Why is echocardiography important in the management of IE?

Echocardiography, especially transesophageal echocardiography (TEE) for patients with prosthetic valves, is important for both diagnosis and management decisions. A positive finding of vegetation constitutes a major criterion for diagnosis, second only to blood cultures. Echocardiography also provides important information’ about other valvular abnormalities, abscesses, leaflet perforation, pericarditis, and ventricular function; serial studies are important in medically unresponsive patients to change management or to consider surgery. Outcome is markedly affected by complications. Sensitivity for detecting vegetation is 50-70% by transthoracic echocardiography and 95% with TEE. A negative study has some negative prognostic indicators but does not exclude IE. Because of the numerous complications of PVE. patients with suspected IE should have TEE; the high mortality rate (up to 50% in late PVE and 40-80% in early PVE) is best countered with aggressive management.

Aortic valve endocarditis with a ring abscess on TEE.

What are the definite indications for surgery in IE?

Acute valvular dysfunction (i.e., severe mitral regurgitation or aortic insufficiency)

Myocardial invasion

Antibiotic-resistant organism and persistent sepsis

Continuing (intractable) congestive heart failure

Nonfatal emboli

If a clinical diagnosis of IE of a native valve is certain, which empirical therapy should be used while blood cultures are being incubated, barring regional-specific modifications?

Vancomycin and gentamicin should be used in suspected drug users, as S. aureus is resistant to beta-lactam antibiotics. If the clinical picture is acute endocarditis with methicillin-susceptible staphylococci, nafcillin or oxacillin plus gentamicin may be used.

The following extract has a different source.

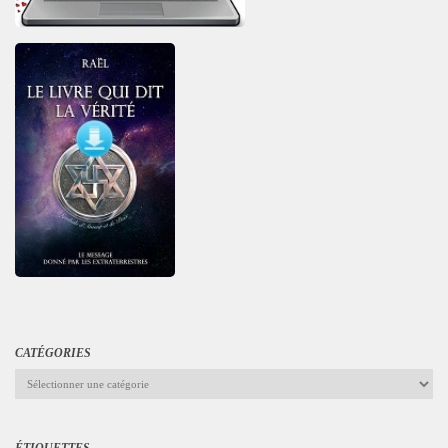
CATÉGORIES
Catégories
ÉTIQUETTES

In 1990 the American Heart Association changed its Recommendations for Infectious Endocarditis Prevention to replace penicillin as the primary dental agent. With what drug was penicillin replaced? What other change was made?

Amoxicillin, 3.0 gm orally 1 hour before the procedure and 1.5 gm 6 hours after the initial dose, replaces penicillin as the standard antibiotic for routine dental procedures (for patients allergic to amoxicillin and penicillin, erythromycin or clindamycin should be used). Also of significance were the deletion of gastrointestinal endoscopy from the list of procedures for which protection is warranted, regardless of accompanying biopsy procedures, and provisions for routine use of oral regimens in high-risk patients (e.g., those with prosthetic valves) for dental, oral, or upper respiratory procedures.